Assuming \(\lambda\ne0\text{,}\) we thus have

\begin{equation} |\lambda|^2 = 1\text{.}\tag{5.4.4} \end{equation}

Thus, the eigenvalues of a unitary matrix are unimodular, that is, they have norm 1, and hence can be written as \(e^{i\alpha}\) for some \(\alpha\text{.}\)

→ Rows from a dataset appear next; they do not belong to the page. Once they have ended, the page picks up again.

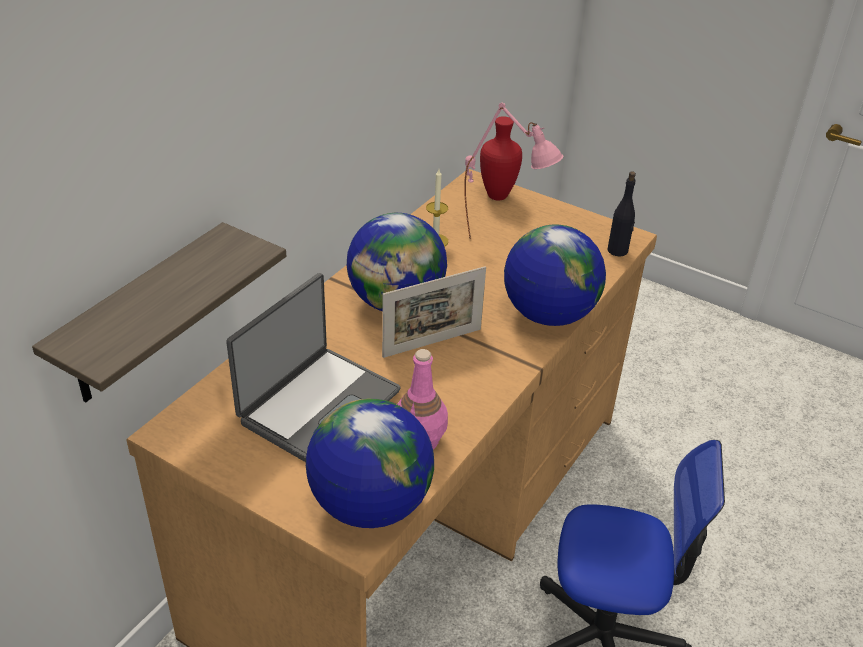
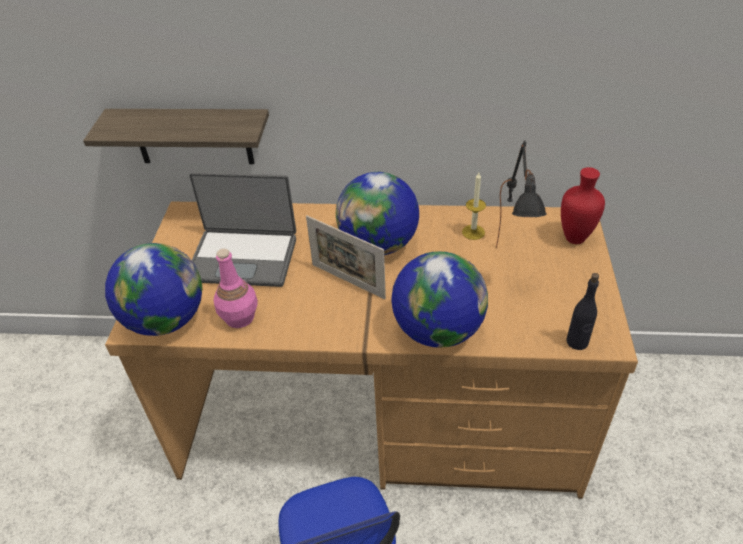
camera: 65 degrees right, 5 degrees up
(504, 242) = (511, 268): pink table lamp -> black table lamp

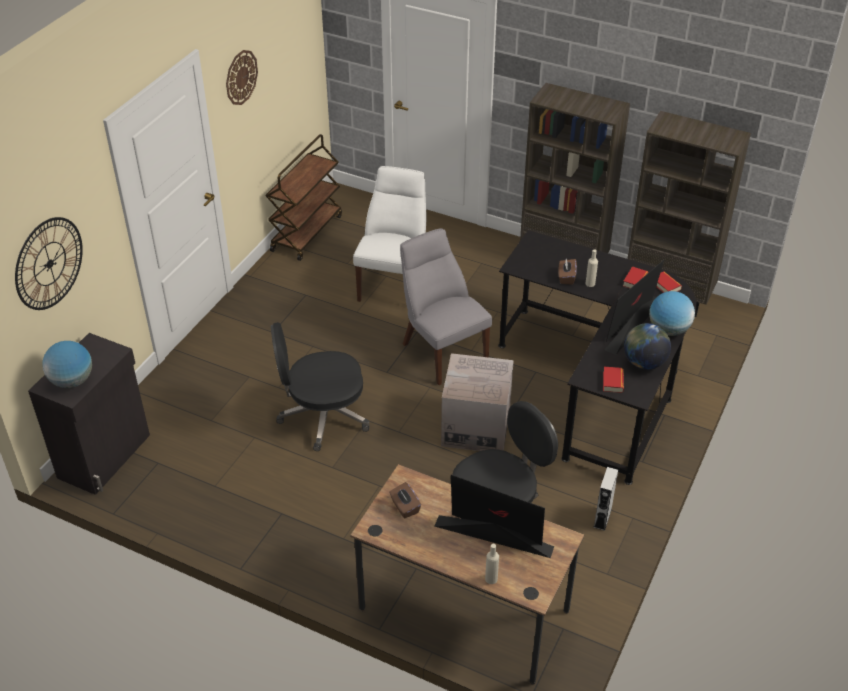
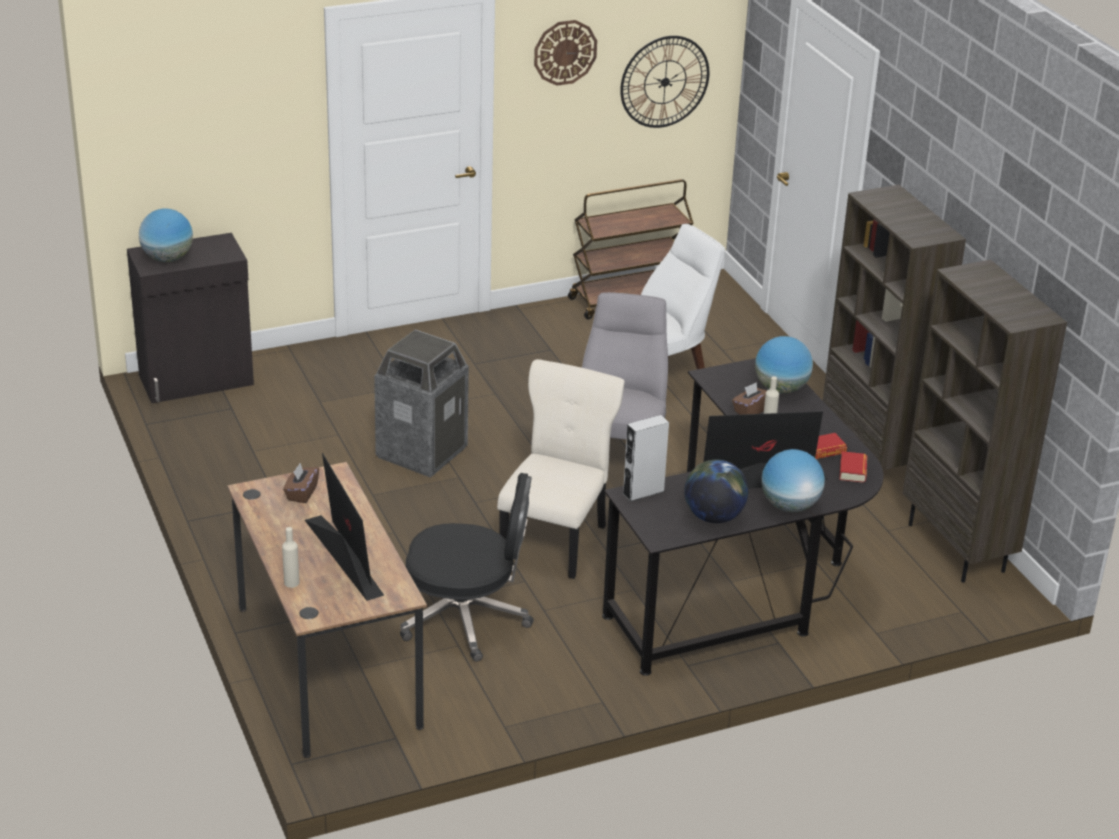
camera: 40 degrees right, 10 degrees down
(49, 263) = (201, 127): wall clock -> wall clock (665, 82)
(323, 416) = (422, 452): black office chair -> trash can
(476, 427) = (556, 540): cardboard box -> beige chair
(561, 253) = (781, 389): none -> globe
(602, 518) = (570, 683): grey speaker -> grey speaker (643, 492)
(613, 382) = (652, 513): book -> none

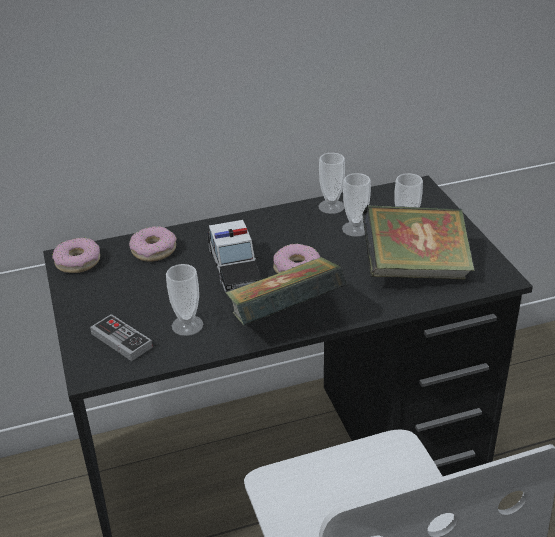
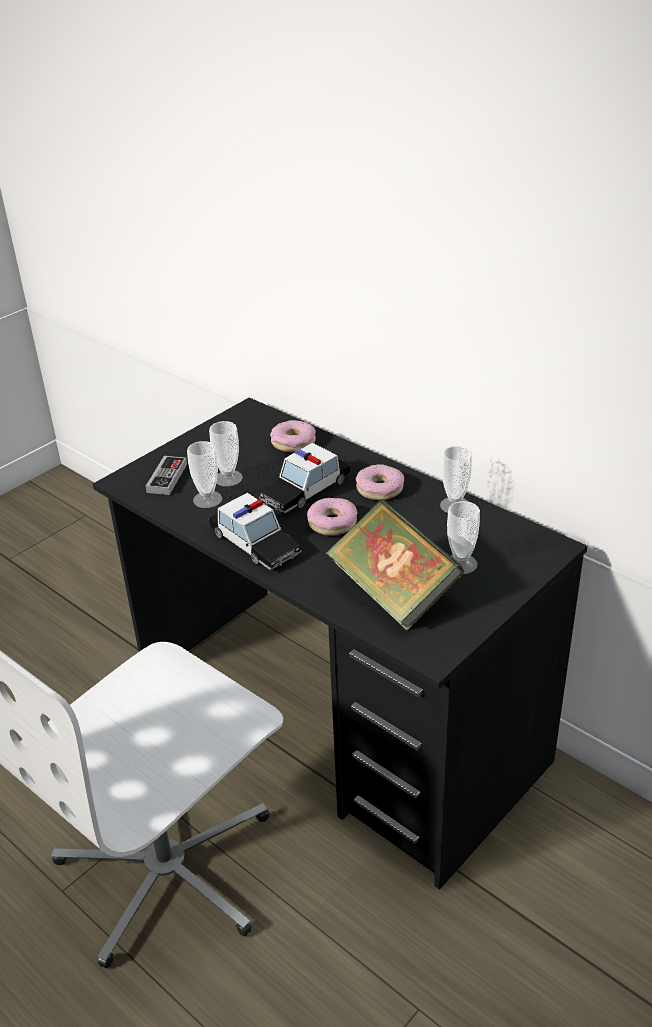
camera: 60 degrees right, 0 degrees up
(77, 261) = (247, 417): donut -> donut (380, 489)
(285, 318) = (255, 543): book -> toy car
(355, 229) = (430, 533): cup -> cup (228, 478)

Just as for Hermitian matrices, eigenvectors of unitary matrices corresponding to different eigenvalues must be orthogonal. The argument is essentially the same as for Hermitian matrices. Suppose that

\begin{align} U |v\rangle \amp = e^{i\lambda} |v\rangle ,\tag{5.4.5}\\ U |w\rangle \amp = e^{i\mu} |w\rangle\text{.}\tag{5.4.6} \end{align}

Then

\begin{equation} \langle v | e^{i\lambda} | w \rangle = \langle v | U | w \rangle = \langle v | e^{i\mu} | w \rangle\tag{5.4.7} \end{equation}

or equivalently

\begin{equation} (e^{i\lambda} - e^{i\mu}) \langle v | w \rangle = 0\text{.}\tag{5.4.8} \end{equation}

Thus, if \(e^{i\lambda}\ne e^{i\mu}\text{,}\) \(v\) must be orthogonal to \(w\text{.}\)

As with Hermitian matrices, this argument can be extended to the case of repeated eigenvalues; it is always possible to find an orthonormal basis of eigenvectors for any unitary matrix.